I nod and force myself to stand, despite my aching body and the strong desire to just lie down and fall asleep.
“Come on,” he says, leading the way. Cat trots after him and I scurry to catch up. It’s not long before I realize that I am actually walking better than him. That his limp is worsening the further we travel. Though we’ve made it out of the wasteland of some industrial area and into the beginnings of a residential one, we’ve not covered that much ground. I look behind us and notice a faint trail of blood glimmering under the street lights.
“Stop,” I say, and the others turn to look at me.
“Are you hurt?” Hunter asks.
“No, you are. We have to put something around that wound. Use your shirt,” I instruct him. He hesitates and looks behind us, like he’s worried we don’t have time to stop. When he sees that no one is visibly pursuing us, he quickly pulls off his shirt and tightens it around his thigh.
“Great, now everyone’s half naked,” I joke, too tired to care that I’ve drawn attention to my own lack of clothing.
“Technically I’m completely naked,” Cat says.
“Alright… so where are we going? Do we have a plan?” I ask. I’m surprised by my sense of calm; some animal part of my brain must realize that we’re still in danger, and prevents me from thinking about anything but what needs to be done.
“Get to my place. They don’t know where I’ve been staying. Should be safe there,” Hunter says confidently, but I detect the slight waver in his voice from the pain he’s trying to conceal.
“That’s one hell of a trek” Cat replies, “And I wouldn’t trust a cab driver not to talk. You can’t use the subway looking like that. Shit Hunter, I don’t think you can make it that far.”
Hunter starts limping forward again. I feel like I should help support him, but I can’t stand the thought of touching him.
“Can’t you like heal yourself or something? Open up some kind of magic portal?” Okay, so the latter sounds a bit far fetched, but I’m desperate.
“Can’t use my magic on myself. Skin mages can draw magical energy from any host that we touch, so… it’s like a safety. I can’t cast anything by touching myself, to prevent me from using too much energy.”
Cat immediately pipes up, “All men should have a safety that prevents them from using too much energy when they touch themselves.”
It’s a shitty joke, but I burst out laughing anyway. Hunter looks up at me, slightly surprised. “I’m sorry, I am very, very tired.”
He turns away, but I’m pretty sure he smiles for a second before a grimace of pain ripples across his face. Then we all freeze as we see headlights approaching us from behind.
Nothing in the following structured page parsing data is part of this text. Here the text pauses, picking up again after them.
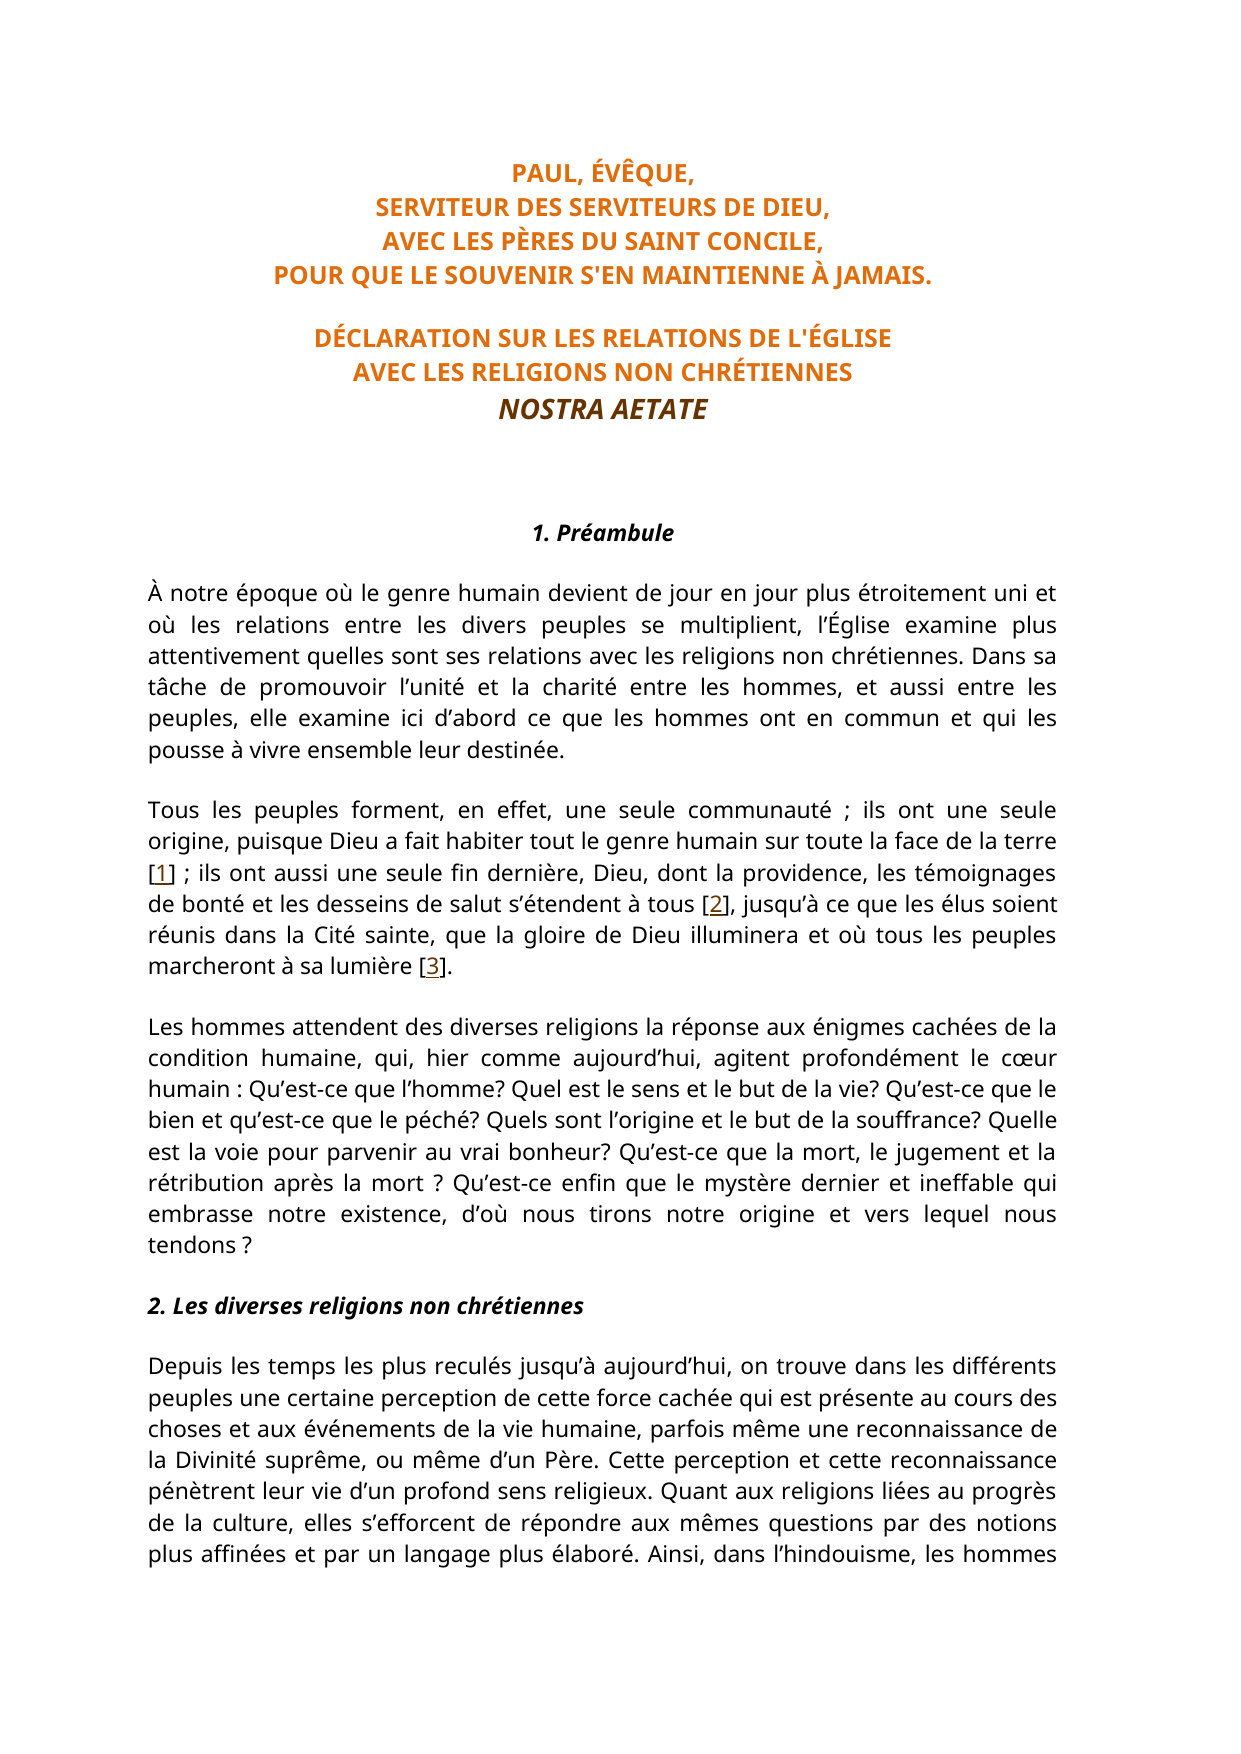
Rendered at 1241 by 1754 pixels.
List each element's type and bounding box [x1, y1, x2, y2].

table_header [140, 148, 1066, 1577]
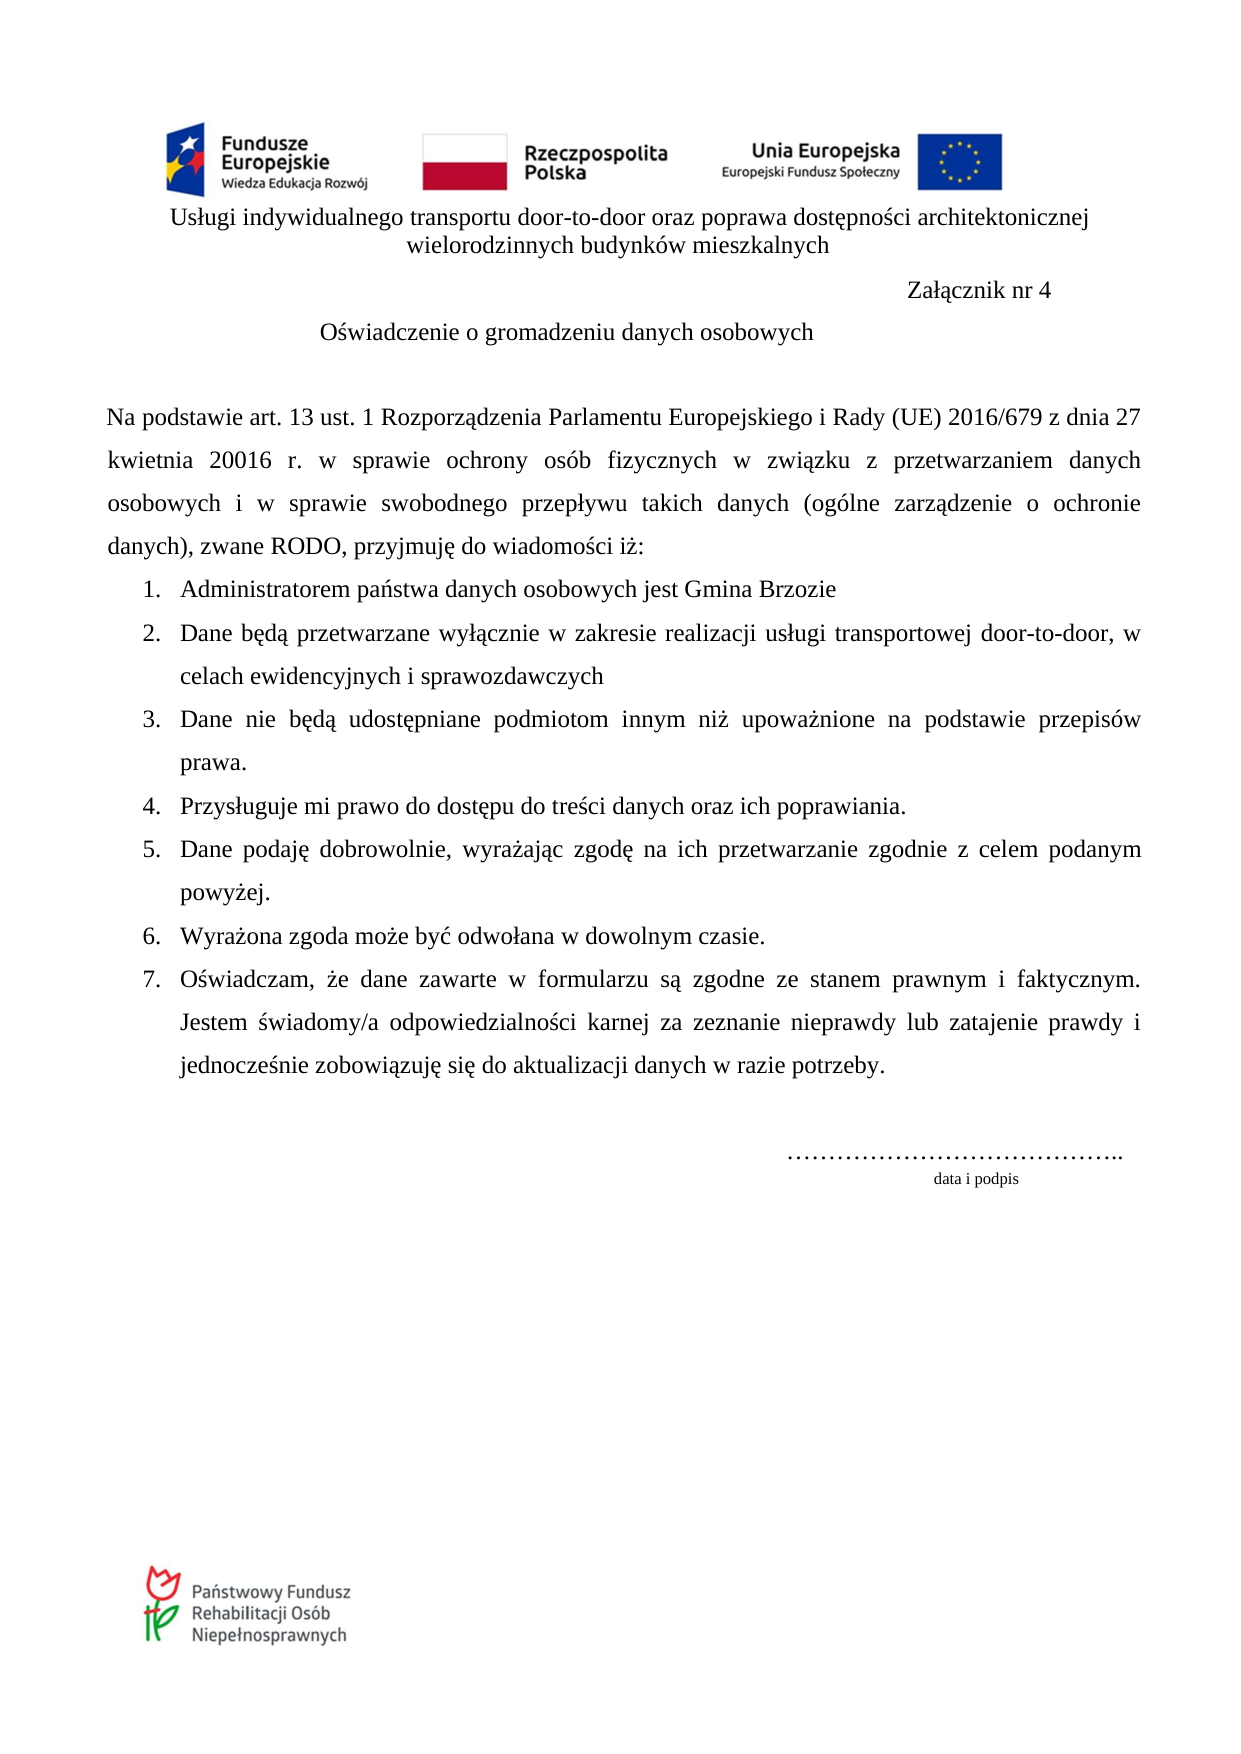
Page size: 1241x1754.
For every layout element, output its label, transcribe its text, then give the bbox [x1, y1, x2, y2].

text ………………………………….. [106, 1136, 1123, 1164]
list Administratorem państwa danych osobowych jest Gmina Brzozie [142, 574, 1142, 603]
picture [147, 103, 1021, 216]
list Przysługuje mi prawo do dostępu do treści danych oraz ich poprawiania. [142, 791, 1142, 820]
list Oświadczam, że dane zawarte w formularzu są zgodne ze stanem prawnym i faktycznym. Jestem świadomy/a odpowiedzialności karnej za zeznanie nieprawdy lub zatajenie prawdy i jednocześnie zobowiązuję się do aktualizacji danych w razie potrzeby. [142, 964, 1142, 1079]
picture [106, 1530, 388, 1681]
list Dane będą przetwarzane wyłącznie w zakresie realizacji usługi transportowej door-to-door, w celach ewidencyjnych i sprawozdawczych [142, 618, 1142, 689]
list Dane nie będą udostępniane podmiotom innym niż upoważnione na podstawie przepisów prawa. [142, 704, 1142, 776]
list Dane podaję dobrowolnie, wyrażając zgodę na ich przetwarzanie zgodnie z celem podanym powyżej. [142, 834, 1142, 906]
text Na podstawie art. 13 ust. 1 Rozporządzenia Parlamentu Europejskiego i Rady (UE) 2016/679 z dnia 27 kwietnia 20016 r. w sprawie ochrony osób fizycznych w związku z przetwarzaniem danych osobowych i w sprawie swobodnego przepływu takich danych (ogólne zarządzenie o ochronie danych), zwane RODO, przyjmuję do wiadomości iż: [106, 402, 1142, 560]
list Wyrażona zgoda może być odwołana w dowolnym czasie. [142, 921, 1142, 949]
text Załącznik nr 4 Oświadczenie o gromadzeniu danych osobowych [319, 150, 1147, 346]
text data i podpis [106, 1169, 1019, 1188]
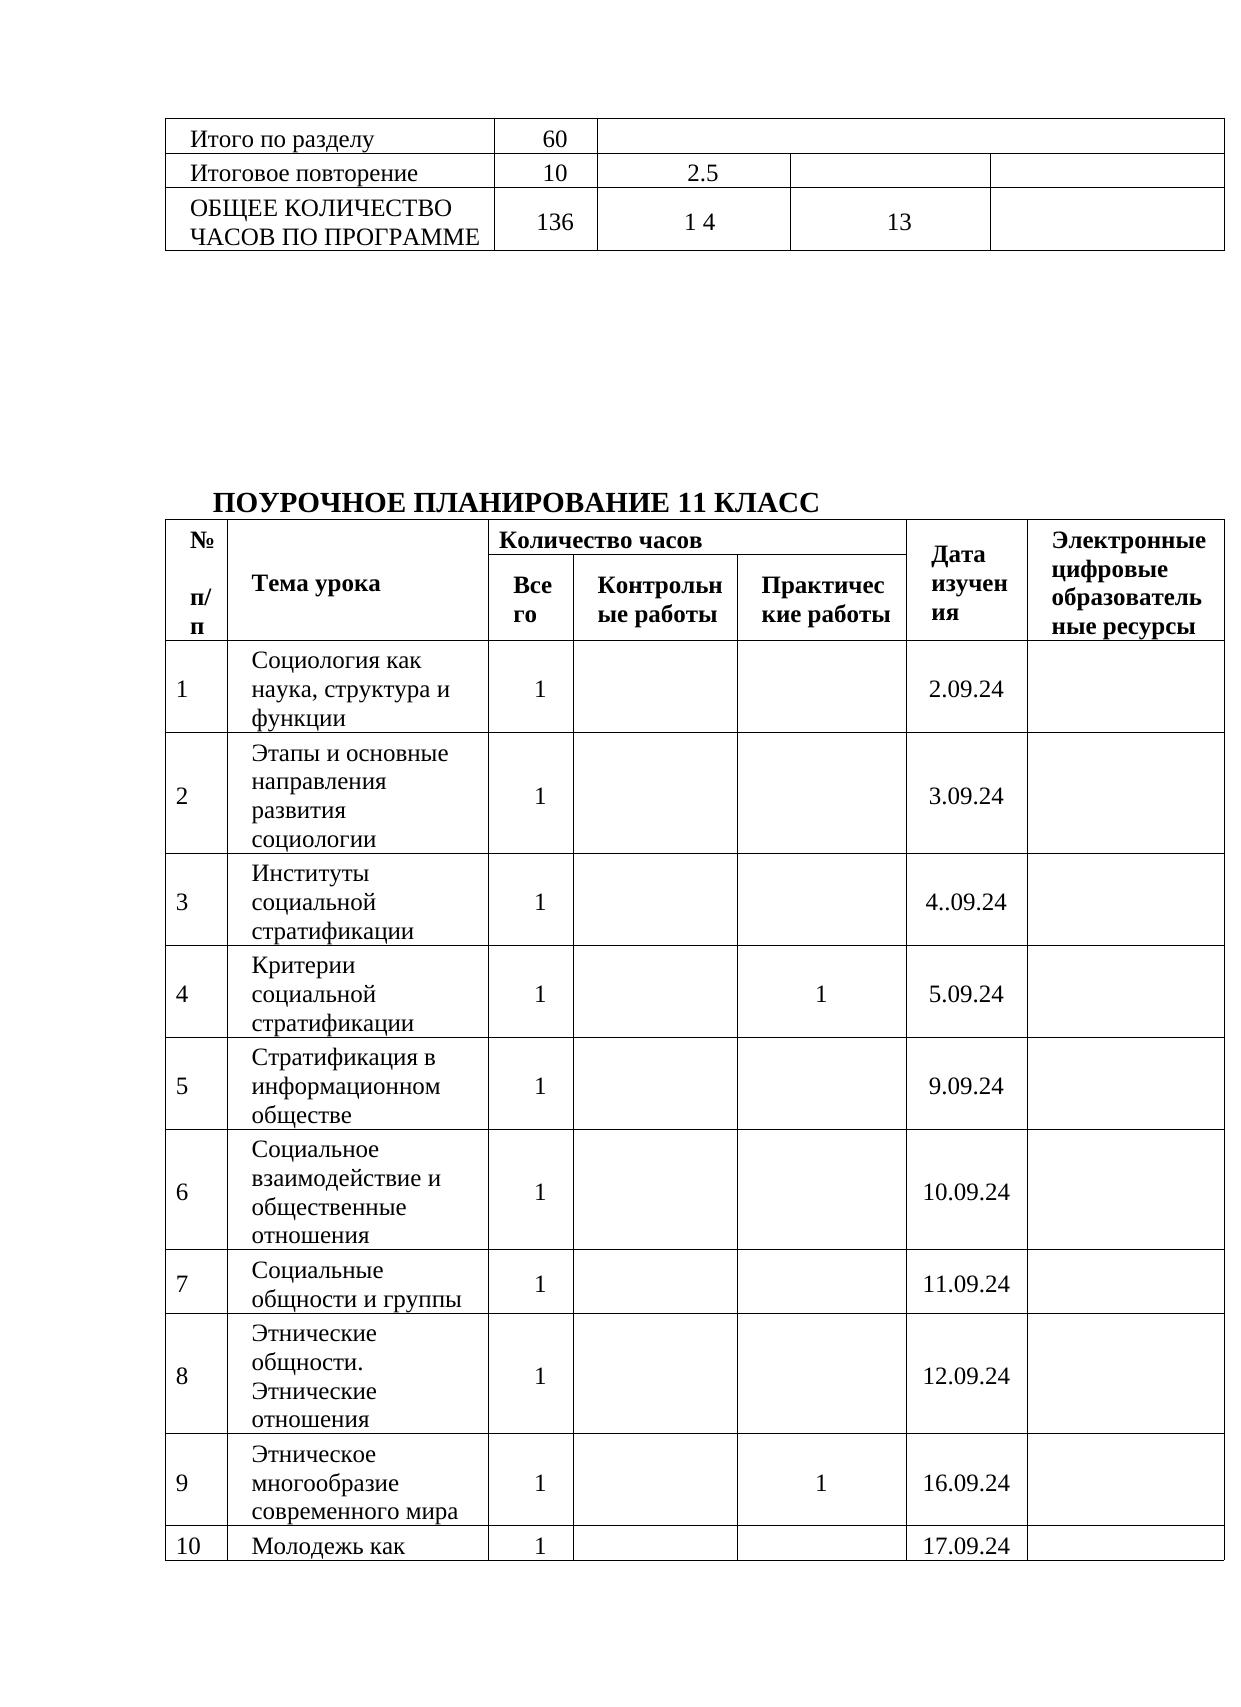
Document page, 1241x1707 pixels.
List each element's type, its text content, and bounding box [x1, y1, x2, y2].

table_cell [738, 854, 906, 944]
table_header № п/п [166, 520, 227, 640]
table_cell 3 [166, 854, 227, 944]
table_cell [574, 1250, 737, 1312]
table_cell [1028, 854, 1224, 944]
table_cell 1 [489, 854, 573, 944]
table_cell Итого по разделу [166, 119, 494, 153]
table_cell 8 [166, 1314, 227, 1433]
table_cell [791, 154, 990, 187]
table_cell 2.5 [598, 154, 790, 187]
table_cell [1028, 1526, 1224, 1560]
table_cell 10 [495, 154, 597, 187]
table_cell [738, 1130, 906, 1249]
table_cell [1028, 1250, 1224, 1312]
table_cell Практические работы [738, 555, 906, 640]
table_cell 17.09.24 [907, 1526, 1027, 1560]
table_cell 10.09.24 [907, 1130, 1027, 1249]
table_cell 2 [166, 733, 227, 853]
table_cell [574, 641, 737, 732]
table_cell 12.09.24 [907, 1314, 1027, 1433]
table_cell 1 [489, 1434, 573, 1525]
table_cell [574, 1314, 737, 1433]
table_cell Социальное взаимодействие и общественные отношения [228, 1130, 488, 1249]
table_cell 3.09.24 [907, 733, 1027, 853]
table_cell 16.09.24 [907, 1434, 1027, 1525]
table_cell 136 [495, 188, 597, 250]
table_cell 4..09.24 [907, 854, 1027, 944]
table_cell 9.09.24 [907, 1038, 1027, 1128]
table_cell ОБЩЕЕ КОЛИЧЕСТВО ЧАСОВ ПО ПРОГРАММЕ [166, 188, 494, 250]
table_cell 4 [166, 946, 227, 1037]
table_cell 7 [166, 1250, 227, 1312]
table_header Электронные цифровые образовательные ресурсы [1028, 520, 1224, 640]
table_cell 1 [489, 946, 573, 1037]
table_cell 2.09.24 [907, 641, 1027, 732]
table_cell [738, 1526, 906, 1560]
table_cell [598, 119, 1224, 153]
table_cell [1028, 641, 1224, 732]
table_cell [738, 1250, 906, 1312]
table_cell Институты социальной стратификации [228, 854, 488, 944]
table_cell 1 4 [598, 188, 790, 250]
table_cell 1 [489, 1526, 573, 1560]
table_cell 1 [489, 733, 573, 853]
table_header Дата изучения [907, 520, 1027, 640]
table_cell 5.09.24 [907, 946, 1027, 1037]
table_cell 1 [489, 1038, 573, 1128]
table_cell 1 [489, 641, 573, 732]
table_cell 1 [166, 641, 227, 732]
table_cell Этническое многообразие современного мира [228, 1434, 488, 1525]
table_cell Критерии социальной стратификации [228, 946, 488, 1037]
table_cell [574, 1526, 737, 1560]
table_cell [574, 1434, 737, 1525]
table_cell 1 [489, 1130, 573, 1249]
table_cell [574, 1038, 737, 1128]
table_cell 1 [738, 1434, 906, 1525]
table_header Количество часов [489, 520, 906, 554]
table_cell [574, 733, 737, 853]
table_cell Всего [489, 555, 573, 640]
table_cell [1028, 1314, 1224, 1433]
table_cell Стратификация в информационном обществе [228, 1038, 488, 1128]
table_cell Этапы и основные направления развития социологии [228, 733, 488, 853]
table_cell [738, 1314, 906, 1433]
table_cell 1 [738, 946, 906, 1037]
table_cell 13 [791, 188, 990, 250]
table_cell [1028, 1038, 1224, 1128]
table_cell Итоговое повторение [166, 154, 494, 187]
table_cell [1028, 946, 1224, 1037]
table_cell Социология как наука, структура и функции [228, 641, 488, 732]
table_cell 5 [166, 1038, 227, 1128]
table_cell [574, 946, 737, 1037]
table_cell [574, 854, 737, 944]
table_cell 1 [489, 1250, 573, 1312]
table_header Тема урока [228, 520, 488, 640]
text ПОУРОЧНОЕ ПЛАНИРОВАНИЕ 11 КЛАСС [205, 486, 1152, 519]
table_cell [1028, 1130, 1224, 1249]
table_cell [1028, 1434, 1224, 1525]
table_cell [228, 1526, 488, 1560]
table_cell [1028, 733, 1224, 853]
table_cell [738, 641, 906, 732]
table_cell 11.09.24 [907, 1250, 1027, 1312]
table_cell 60 [495, 119, 597, 153]
table_cell 1 [489, 1314, 573, 1433]
table_cell [738, 1038, 906, 1128]
table_cell [574, 1130, 737, 1249]
table_cell [738, 733, 906, 853]
table_cell Социальные общности и группы [228, 1250, 488, 1312]
table_cell Этнические общности. Этнические отношения [228, 1314, 488, 1433]
table_cell [991, 154, 1224, 187]
table_cell 6 [166, 1130, 227, 1249]
table_cell Контрольные работы [574, 555, 737, 640]
table_cell 9 [166, 1434, 227, 1525]
table_cell 10 [166, 1526, 227, 1560]
table_cell [991, 188, 1224, 250]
This is it. Of course we were never going to get far.
When the car slows I’m certain that this is the end. They’re going to kill us all for sure.
“This is pathetic,” a familiar voice says. I turn and look to see a man with dark hair, grey creeping in at the sides. His eyebrow is cocked and his mouth is curved in an annoyingly smug grin.
“Grant! Please tell me you’re on our side,” I beg, betting the last of my hope on his help.
It’s not Grant who answers, but Hunter, “Where the hell have you been!?”
I sigh with relief and climb into the back seat of the car. The last thing I remember is seeing Cat through the window, running off into the night, before I pass out from pure exhaustion.